Since in the real world, all naturally occurring signals are analog signals, and all that are read and processed in actual engineering are digital signals. There is a process of mutual conversion between natural and industrial signals (digital-to-analog conversion: DAC, analog-to-digital conversion: ADC). The purpose of this experiment is twofold:
- Learning the theory of AD conversion
- Read the value of AD acquisition from PCF8591, and convert the value obtained into actual value, display it with segment decoders
- Perform analog-to-digital conversion using the ADC port of the chip and display the collected voltage value through the segment decoders.
- Board downloading verification for comparison
- Introduction to PCF8591: The PCF8591 uses the IIC bus protocol to communicate with the controller (FPGA). Please refer to the previous experiment for the contents of the IIC bus protocol. The first four bits of the device address are 1001, and the last three bits are determined by the actual circuit connection (here the circuit is grounded, so the device address is 7’b1001000). The LSB is the read/write control signal. After sending the device address information and the read/write control word are done, the control word information is sent. The specific control word information is shown in Figure 12. 1.
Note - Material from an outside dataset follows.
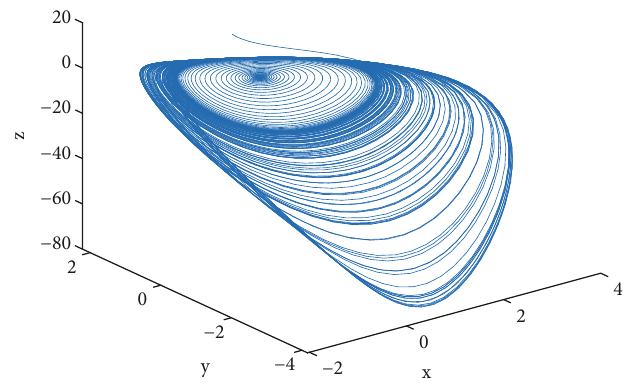
Figure 1: Three-dimensional attractor diagram of system (1): 3D ( 𝑥 − 𝑦 − 𝑧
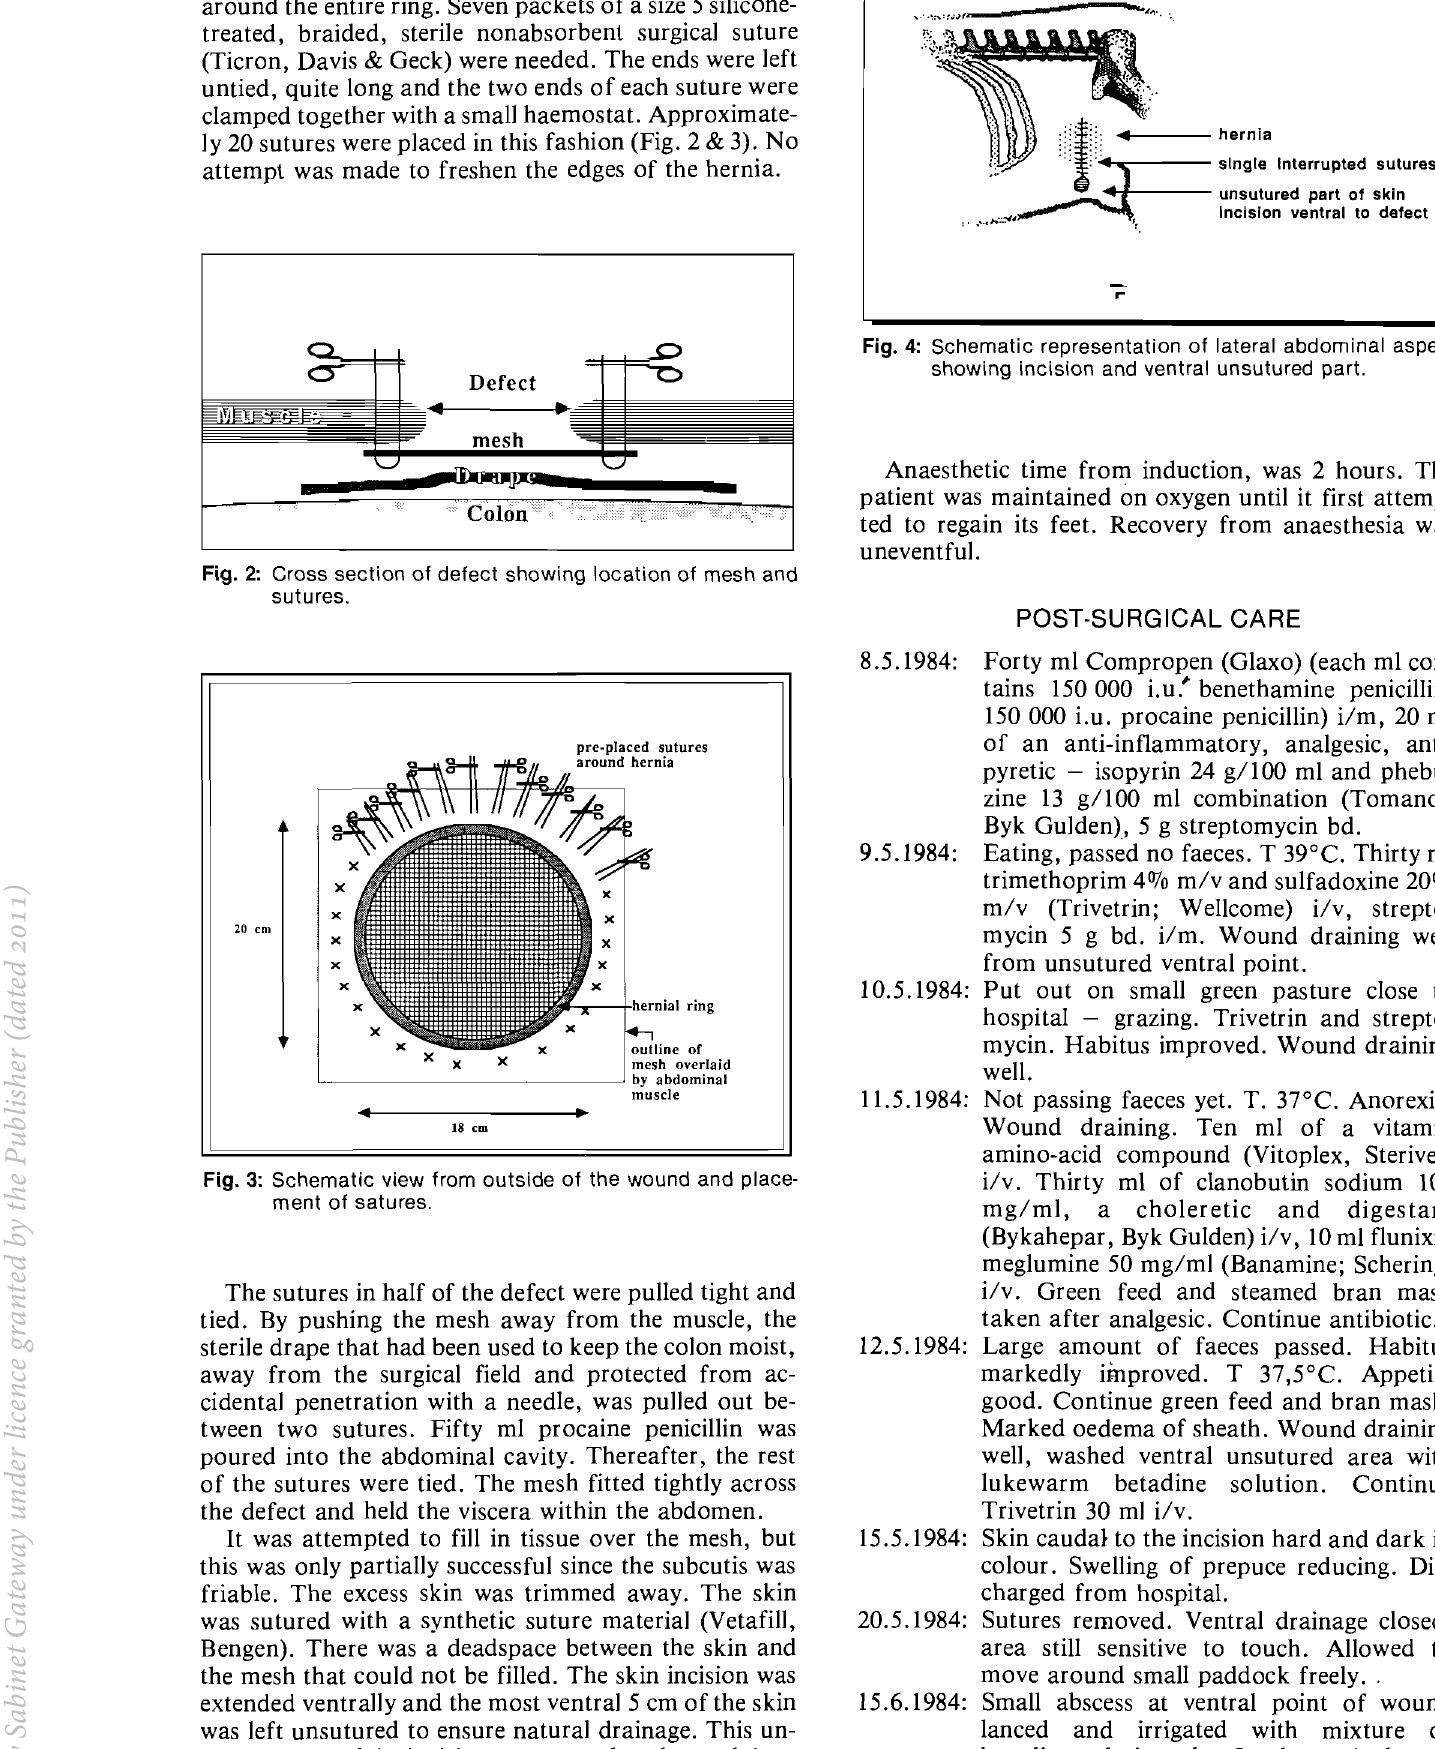
Fig. 4: Schematic representation of lateral abdominal aspect showing incision and ventral unsutured part.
Fig 12. 1 PCF8591 address byte
Here, the experiment uses the DIP switch (SW1, SW0) input channel as the AD acquisition input channel. Configure the control information as (8’h40). For more details, refer to the datasheet of PCF8591.
|SW1，SW0||Channel Selection||Collection Object|
|00||0||Photosensitive Resistor Voltage Value|
|01||1||Thermistor Voltage Value|
|10||2||Adjustable Voltage Value|
- Program design and review the top-down design method used before.
- The top-level entity is divided into three parts: the segment decoder driver part, the AD sampling part of the PCF and the IIC serial port driver part.
- Refer to the project file adda_test for the program part.
|Signal Name||Port Description||Network Label||FPGA Pin|
|clk||System clock 50MHz||C10_50MCLK||91|
|rst||Reset, default value is low||KEY3||11|
|sm_db||Segment decoder seg a||SEG_PA||132|
|sm_db ||Segment decoder seg b||SEG_PB||137|
|sm_db ||Segment decoder seg c||SEG_PC||133|
|sm_db ||Segment decoder seg d||SEG_PD||125|
|sm_db ||Segment decoder seg e||SEG_PE||126|
|sm_db ||Segment decoder seg f||SEG_PF||138|
|sm_db ||Segment decoder seg g||SEG_PG||135|
|sm_db ||Segment decoder seg h||SEG_DP||128|
|data||DIP switch input||SW0||80|
|data||DIP switch input||SW1||83|
|data||DIP switch input||SW2||86|
|data||DIP switch input||SW3||87|
|data||DIP switch input||SW4||74|
|data||DIP switch input||SW5||75|
|data||DIP switch input||SW6||76|
|data||DIP switch input||SW7||77|
|scl||PCF8591 clock line||ADDA_I2C_SCL||53|
|sda||PCF8591 data line||ADDA_I2C_SDA||52|
|sel||Segment decoder position selection||SEG_3V3_D0||124|
|sel||Segment decoder position selection||SEG_3V3_D1||127|
|sel||Segment decoder position selection||SEG_3V3_D2||129|
|sel||Segment decoder position selection||SEG_3V3_D3||141|
|sel||Segment decoder position selection||SEG_3V3_D4||142|
|sel||Segment decoder position selection||SEG_3V3_D5||136|
Note: The six segment decoders are reversed in order due to actual observations.